[Data extracted from a collection]

::::::::::

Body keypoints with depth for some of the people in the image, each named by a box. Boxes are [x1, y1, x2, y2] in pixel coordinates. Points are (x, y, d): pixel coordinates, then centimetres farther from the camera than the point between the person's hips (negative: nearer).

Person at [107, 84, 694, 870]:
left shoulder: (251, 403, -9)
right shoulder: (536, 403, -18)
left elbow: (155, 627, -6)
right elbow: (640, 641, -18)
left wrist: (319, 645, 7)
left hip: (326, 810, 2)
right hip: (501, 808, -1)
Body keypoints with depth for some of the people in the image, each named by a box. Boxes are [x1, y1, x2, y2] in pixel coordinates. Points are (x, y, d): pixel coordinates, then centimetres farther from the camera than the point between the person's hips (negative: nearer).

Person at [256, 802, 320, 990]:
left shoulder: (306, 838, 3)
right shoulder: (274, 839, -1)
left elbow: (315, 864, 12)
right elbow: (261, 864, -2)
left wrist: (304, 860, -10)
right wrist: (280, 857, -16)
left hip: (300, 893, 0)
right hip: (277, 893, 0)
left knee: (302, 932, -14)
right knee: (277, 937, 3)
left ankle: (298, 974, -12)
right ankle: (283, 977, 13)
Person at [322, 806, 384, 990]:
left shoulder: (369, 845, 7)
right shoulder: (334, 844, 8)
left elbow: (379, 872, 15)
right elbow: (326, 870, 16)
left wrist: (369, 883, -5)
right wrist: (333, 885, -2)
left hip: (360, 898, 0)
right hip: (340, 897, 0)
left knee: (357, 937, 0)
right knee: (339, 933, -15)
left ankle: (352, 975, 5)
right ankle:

::::::::::

▸ REQUIRED ACTION
Copy the data above in its entirety, exactly as given.

▸ ANSWER
Body keypoints with depth for some of the people in the image, each named by a box. Boxes are [x1, y1, x2, y2] in pixel coordinates. Points are (x, y, d): pixel coordinates, then centimetres farther from the camera than the point between the person's hips (negative: nearer).

Person at [107, 84, 694, 870]:
left shoulder: (251, 403, -9)
right shoulder: (536, 403, -18)
left elbow: (155, 627, -6)
right elbow: (640, 641, -18)
left wrist: (319, 645, 7)
left hip: (326, 810, 2)
right hip: (501, 808, -1)
Body keypoints with depth for some of the people in the image, each named by a box. Boxes are [x1, y1, x2, y2] in pixel coordinates. Points are (x, y, d): pixel coordinates, then centimetres farther from the camera than the point between the person's hips (negative: nearer).

Person at [256, 802, 320, 990]:
left shoulder: (306, 838, 3)
right shoulder: (274, 839, -1)
left elbow: (315, 864, 12)
right elbow: (261, 864, -2)
left wrist: (304, 860, -10)
right wrist: (280, 857, -16)
left hip: (300, 893, 0)
right hip: (277, 893, 0)
left knee: (302, 932, -14)
right knee: (277, 937, 3)
left ankle: (298, 974, -12)
right ankle: (283, 977, 13)
Person at [322, 806, 384, 990]:
left shoulder: (369, 845, 7)
right shoulder: (334, 844, 8)
left elbow: (379, 872, 15)
right elbow: (326, 870, 16)
left wrist: (369, 883, -5)
right wrist: (333, 885, -2)
left hip: (360, 898, 0)
right hip: (340, 897, 0)
left knee: (357, 937, 0)
right knee: (339, 933, -15)
left ankle: (352, 975, 5)
right ankle:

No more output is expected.